Geographical Risk Factors
There are geographical risk factors that can lead to EDD. These factors include the following six attributes:
- Countries without adequate anti-money laundering prevention systems as identified by credible sources. For example, North Korea and Iran, which the Financial Action Task Force has identified as having material deficiencies.
- Countries under sanctions and embargoes or similar measures, including countries such as Russia, Iran, and North Korea, which the United States of America sanctions.
- Countries notorious for general levels of corruption as identified by credible sources. For example, Venezuela and Yemen have been listed on the transparency index list.

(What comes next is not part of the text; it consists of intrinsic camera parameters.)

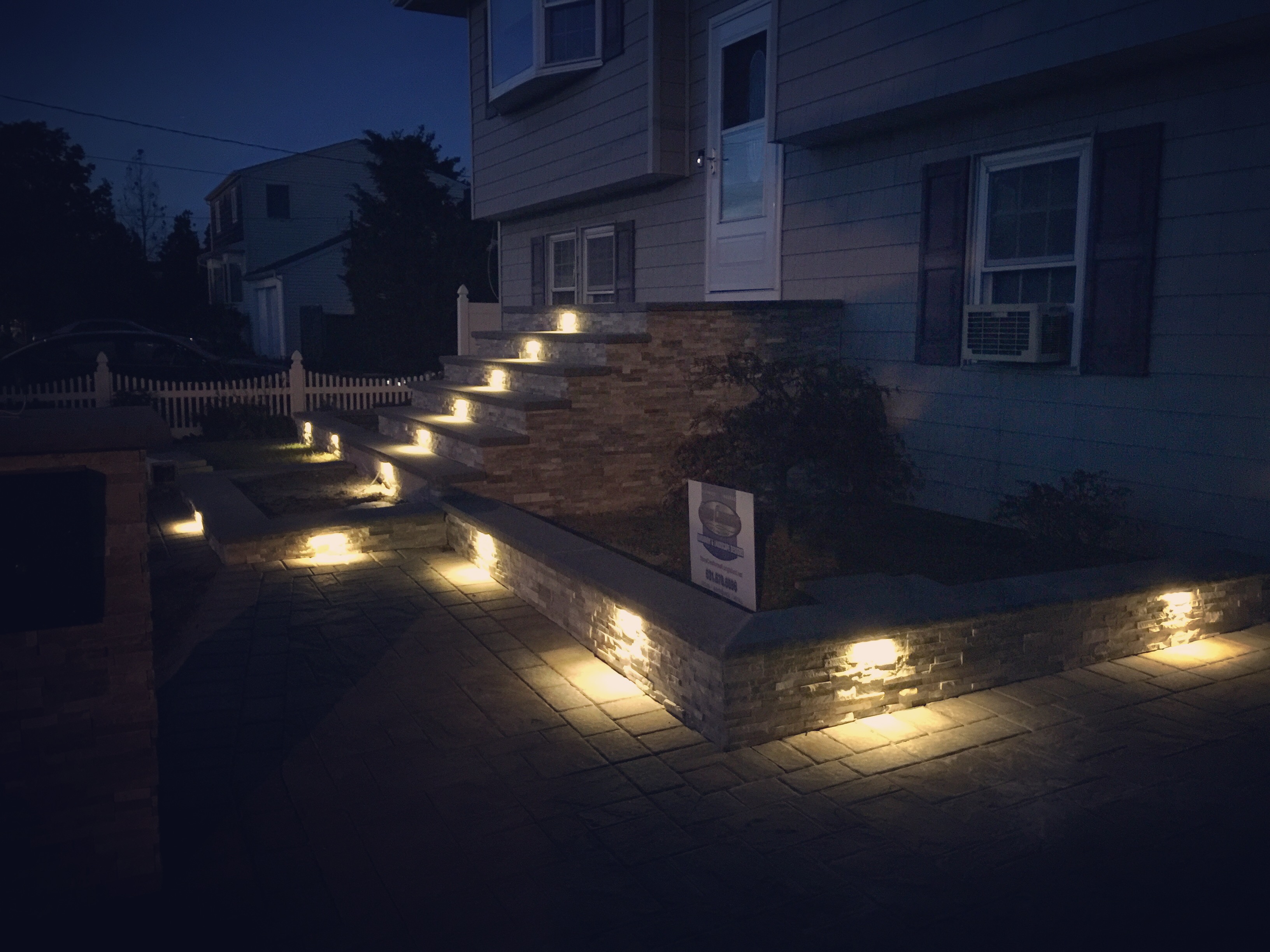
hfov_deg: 61.7
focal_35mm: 29
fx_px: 1064
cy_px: 476
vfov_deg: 48.2
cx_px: 635
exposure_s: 1/4
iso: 160
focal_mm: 4.15
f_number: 2.2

- Countries are blocklisted for financing or supporting terrorist activities. According to the State Sponsors of Terrorism list, these countries include Iran, Syria, and Sudan.
- Locations that have designated terrorist organizations operating within their country. Examples of this are Syria, Iraq, and Somalia.
- Countries that are not members of the Financial Action Task Force and its partners.
Additional Risk Factors
In terms of additional risk factor categories, other risk factors might lead to enhanced due diligence, which is individual to certain types of organizations or financial institutions. It includes private and correspondent banking, for example. These banks are revenue-driven and maintain a high level of confidentiality. Hence, they are naturally more prone to money laundering than others.
Fraudsters will occasionally provide real documents and even selfies obtained on the darknet. Because no document manipulation has occurred, even the most reliable verification systems will not detect anything suspicious in this case. Businesses can use an additional facial biometric check called liveness to prevent criminals from onboarding customers remotely. This check ensures that the true holder of the documents is verified.